Line by line, copy out the entries exactly and leave the pictures behind.

[Dataset entries]
********

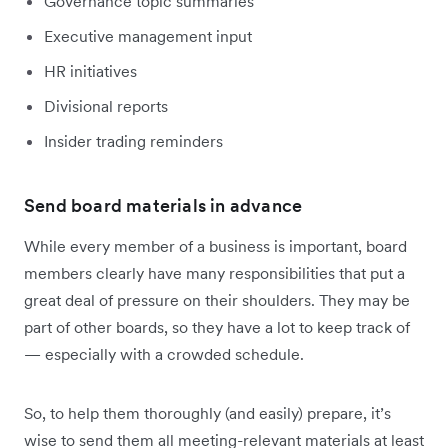
Governance topic summaries
Executive management input
HR initiatives
Divisional reports
Insider trading reminders
Send board materials in advance
While every member of a business is important, board
members clearly have many responsibilities that put a
great deal of pressure on their shoulders. They may be
part of other boards, so they have a lot to keep track of
— especially with a crowded schedule.
So, to help them thoroughly (and easily) prepare, it’s
wise to send them all meeting-relevant materials at least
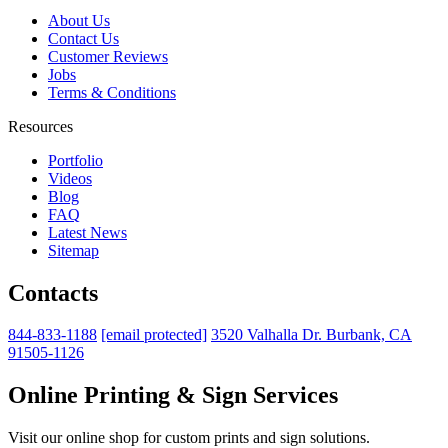
About Us
Contact Us
Customer Reviews
Jobs
Terms & Conditions
Resources
Portfolio
Videos
Blog
FAQ
Latest News
Sitemap
Contacts
844-833-1188
[email protected]
3520 Valhalla Dr. Burbank, CA
91505-1126
Online Printing & Sign Services
Visit our online shop for custom prints and sign solutions.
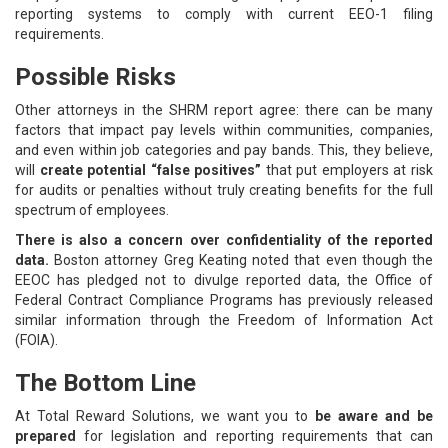
reporting systems to comply with current EEO-1 filing
requirements.
Possible Risks
Other attorneys in the SHRM report agree: there can be many
factors that impact pay levels within communities, companies,
and even within job categories and pay bands. This, they believe,
will
create potential “false positives”
that put employers at risk
for audits or penalties without truly creating benefits for the full
spectrum of employees.
There is also a concern over confidentiality of the reported
data.
Boston attorney Greg Keating noted that even though the
EEOC has pledged not to divulge reported data, the Office of
Federal Contract Compliance Programs has previously released
similar information through the Freedom of Information Act
(FOIA).
The Bottom Line
At Total Reward Solutions, we want you to
be aware and be
prepared
for legislation and reporting requirements that can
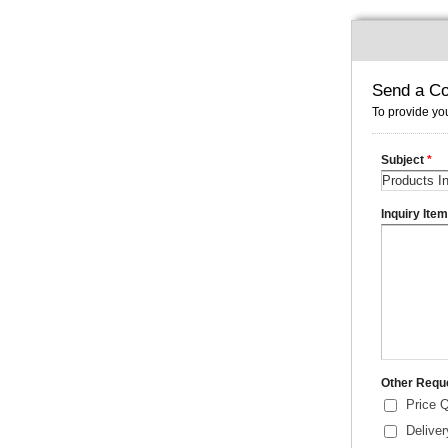
Send a Co
To provide you
Subject
*
Inquiry Ite
Other Requ
Price 
Delive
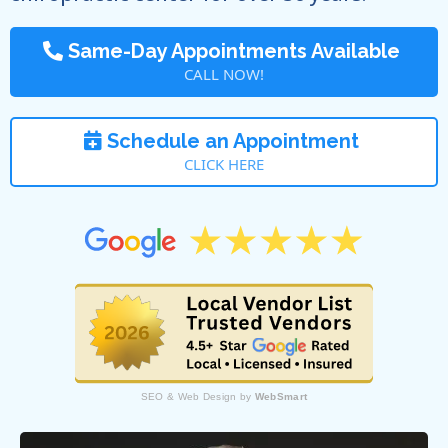
Same-Day Appointments Available
CALL NOW!
Schedule an Appointment
CLICK HERE
SEO & Web Design by
WebSmart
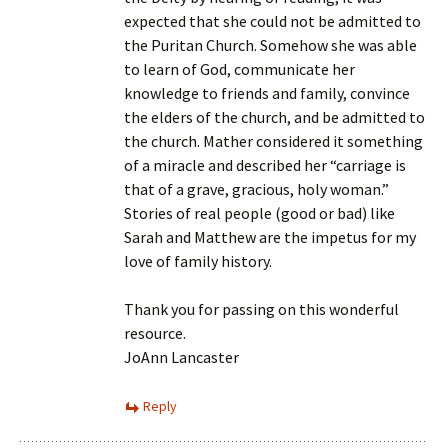
expected that she could not be admitted to
the Puritan Church. Somehow she was able
to learn of God, communicate her
knowledge to friends and family, convince
the elders of the church, and be admitted to
the church. Mather considered it something
of a miracle and described her “carriage is
that of a grave, gracious, holy woman.”
Stories of real people (good or bad) like
Sarah and Matthew are the impetus for my
love of family history.
Thank you for passing on this wonderful
resource.
JoAnn Lancaster
Reply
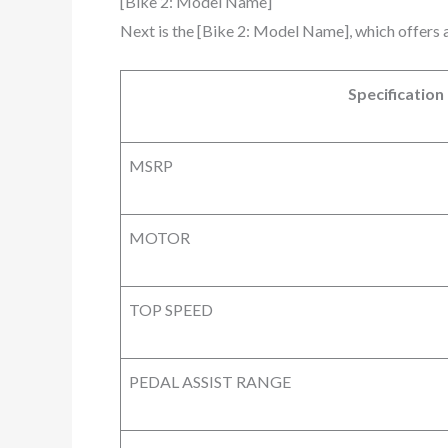
[Bike 2: Model Name]
Next is the [Bike 2: Model Name], which offers 
Specification
MSRP
MOTOR
TOP SPEED
PEDAL ASSIST RANGE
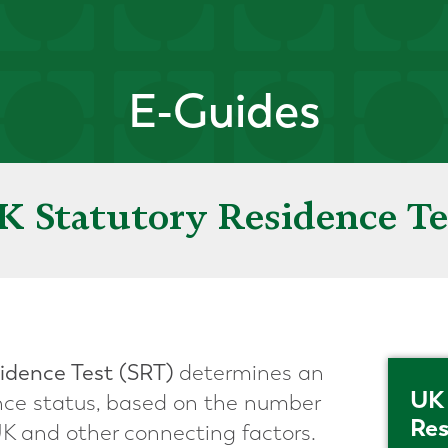
E-Guides
K Statutory Residence Te
idence Test
(SRT)
determines an
UK 
dence status, based on the number
Res
UK and other connecting factors.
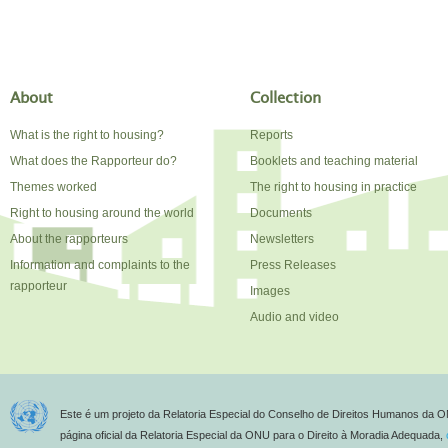
About
Collection
What is the right to housing?
Reports
What does the Rapporteur do?
Booklets and teaching material
Themes worked
The right to housing in practice
Right to housing around the world
Documents
About the rapporteurs
Newsletters
Information and complaints to the
Press Releases
rapporteur
Images
Audio and video
Este é um projeto da Relatoria Especial do Conselho de Direitos Humanos da O
página oficial da Relatoria Especial da ONU para o Direito à Moradia Adequada,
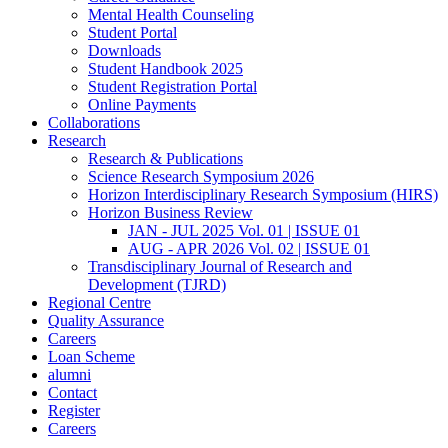
Mental Health Counseling
Student Portal
Downloads
Student Handbook 2025
Student Registration Portal
Online Payments
Collaborations
Research
Research & Publications
Science Research Symposium 2026
Horizon Interdisciplinary Research Symposium (HIRS)
Horizon Business Review
JAN - JUL 2025 Vol. 01 | ISSUE 01
AUG - APR 2026 Vol. 02 | ISSUE 01
Transdisciplinary Journal of Research and
Development (TJRD)
Regional Centre
Quality Assurance
Careers
Loan Scheme
alumni
Contact
Register
Careers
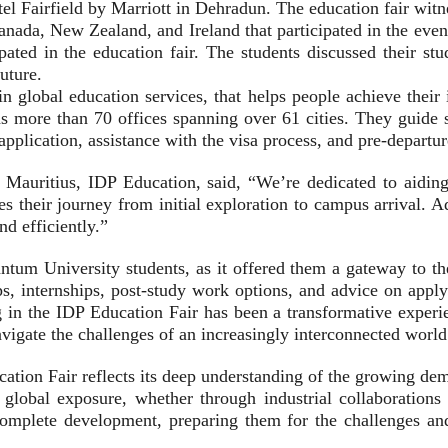
 Fairfield by Marriott in Dehradun. The education fair witne
nada, New Zealand, and Ireland that participated in the event
ated in the education fair. The students discussed their stu
uture.
n global education services, that helps people achieve their
s more than 70 offices spanning over 61 cities. They guide s
application, assistance with the visa process, and pre-departu
auritius, IDP Education, said, “We’re dedicated to aiding 
fies their journey from initial exploration to campus arrival. 
nd efficiently.”
tum University students, as it offered them a gateway to th
ps, internships, post-study work options, and advice on appl
 in the IDP Education Fair has been a transformative experie
vigate the challenges of an increasingly interconnected world
ation Fair reflects its deep understanding of the growing dem
for global exposure, whether through industrial collaborat
complete development, preparing them for the challenges and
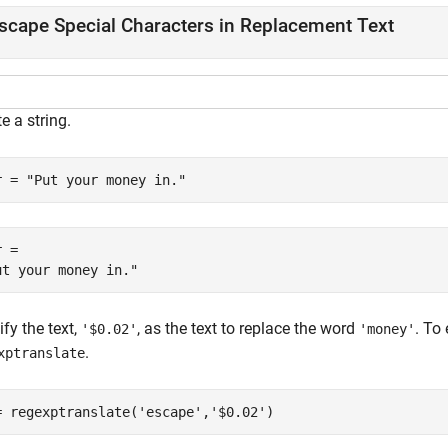
scape Special Characters in Replacement Text
e a string.
r = 
"Put your money in."
 = 

fy the text,
, as the text to replace the word
. To
'$0.02'
'money'
.
xptranslate
= regexptranslate(
'escape'
,
'$0.02'
)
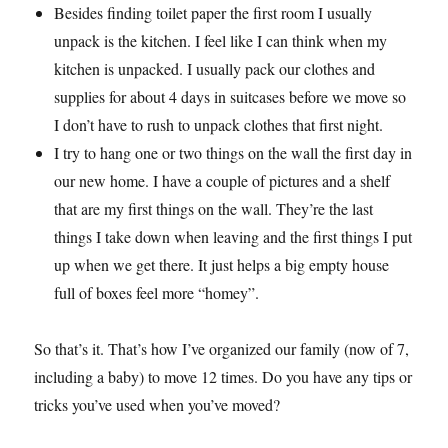
Besides finding toilet paper the first room I usually
unpack is the kitchen. I feel like I can think when my
kitchen is unpacked. I usually pack our clothes and
supplies for about 4 days in suitcases before we move so
I don’t have to rush to unpack clothes that first night.
I try to hang one or two things on the wall the first day in
our new home. I have a couple of pictures and a shelf
that are my first things on the wall. They’re the last
things I take down when leaving and the first things I put
up when we get there. It just helps a big empty house
full of boxes feel more “homey”.
So that’s it. That’s how I’ve organized our family (now of 7,
including a baby) to move 12 times. Do you have any tips or
tricks you’ve used when you’ve moved?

********

**FINISHED EXERCISE:**
Governance topic summaries
Executive management input
HR initiatives
Divisional reports
Insider trading reminders
Send board materials in advance
While every member of a business is important, board
members clearly have many responsibilities that put a
great deal of pressure on their shoulders. They may be
part of other boards, so they have a lot to keep track of
— especially with a crowded schedule.
So, to help them thoroughly (and easily) prepare, it’s
wise to send them all meeting-relevant materials at least
About Us
Contact Us
Customer Reviews
Jobs
Terms & Conditions
Resources
Portfolio
Videos
Blog
FAQ
Latest News
Sitemap
Contacts
844-833-1188
[email protected]
3520 Valhalla Dr. Burbank, CA
91505-1126
Online Printing & Sign Services
Visit our online shop for custom prints and sign solutions.
reporting systems to comply with current EEO-1 filing
requirements.
Possible Risks
Other attorneys in the SHRM report agree: there can be many
factors that impact pay levels within communities, companies,
and even within job categories and pay bands. This, they believe,
will
create potential “false positives”
that put employers at risk
for audits or penalties without truly creating benefits for the full
spectrum of employees.
There is also a concern over confidentiality of the reported
data.
Boston attorney Greg Keating noted that even though the
EEOC has pledged not to divulge reported data, the Office of
Federal Contract Compliance Programs has previously released
similar information through the Freedom of Information Act
(FOIA).
The Bottom Line
At Total Reward Solutions, we want you to
be aware and be
prepared
for legislation and reporting requirements that can
Send a Co
To provide you
Subject
*
Inquiry Ite
Other Requ
Price 
Delive
Same-Day Appointments Available
CALL NOW!
Schedule an Appointment
CLICK HERE
SEO & Web Design by
WebSmart
expected that she could not be admitted to
the Puritan Church. Somehow she was able
to learn of God, communicate her
knowledge to friends and family, convince
the elders of the church, and be admitted to
the church. Mather considered it something
of a miracle and described her “carriage is
that of a grave, gracious, holy woman.”
Stories of real people (good or bad) like
Sarah and Matthew are the impetus for my
love of family history.
Thank you for passing on this wonderful
resource.
JoAnn Lancaster
Reply
[Bike 2: Model Name]
Next is the [Bike 2: Model Name], which offers 
Specification
MSRP
MOTOR
TOP SPEED
PEDAL ASSIST RANGE
E-Guides
K Statutory Residence Te
idence Test
(SRT)
determines an
UK 
dence status, based on the number
Res
UK and other connecting factors.
About
Collection
What is the right to housing?
Reports
What does the Rapporteur do?
Booklets and teaching material
Themes worked
The right to housing in practice
Right to housing around the world
Documents
About the rapporteurs
Newsletters
Information and complaints to the
Press Releases
rapporteur
Images
Audio and video
Este é um projeto da Relatoria Especial do Conselho de Direitos Humanos da O
página oficial da Relatoria Especial da ONU para o Direito à Moradia Adequada,
Mental Health Counseling
Student Portal
Downloads
Student Handbook 2025
Student Registration Portal
Online Payments
Collaborations
Research
Research & Publications
Science Research Symposium 2026
Horizon Interdisciplinary Research Symposium (HIRS)
Horizon Business Review
JAN - JUL 2025 Vol. 01 | ISSUE 01
AUG - APR 2026 Vol. 02 | ISSUE 01
Transdisciplinary Journal of Research and
Development (TJRD)
Regional Centre
Quality Assurance
Careers
Loan Scheme
alumni
Contact
Register
Careers
 Fairfield by Marriott in Dehradun. The education fair witne
nada, New Zealand, and Ireland that participated in the event
ated in the education fair. The students discussed their stu
uture.
n global education services, that helps people achieve their
s more than 70 offices spanning over 61 cities. They guide s
application, assistance with the visa process, and pre-departu
auritius, IDP Education, said, “We’re dedicated to aiding 
fies their journey from initial exploration to campus arrival. 
nd efficiently.”
tum University students, as it offered them a gateway to th
ps, internships, post-study work options, and advice on appl
 in the IDP Education Fair has been a transformative experie
vigate the challenges of an increasingly interconnected world
ation Fair reflects its deep understanding of the growing dem
for global exposure, whether through industrial collaborat
complete development, preparing them for the challenges and
scape Special Characters in Replacement Text
e a string.
r = 
"Put your money in."
 = 

fy the text,
, as the text to replace the word
. To
'$0.02'
'money'
.
xptranslate
= regexptranslate(
'escape'
,
'$0.02'
)
Besides finding toilet paper the first room I usually
unpack is the kitchen. I feel like I can think when my
kitchen is unpacked. I usually pack our clothes and
supplies for about 4 days in suitcases before we move so
I don’t have to rush to unpack clothes that first night.
I try to hang one or two things on the wall the first day in
our new home. I have a couple of pictures and a shelf
that are my first things on the wall. They’re the last
things I take down when leaving and the first things I put
up when we get there. It just helps a big empty house
full of boxes feel more “homey”.
So that’s it. That’s how I’ve organized our family (now of 7,
including a baby) to move 12 times. Do you have any tips or
tricks you’ve used when you’ve moved?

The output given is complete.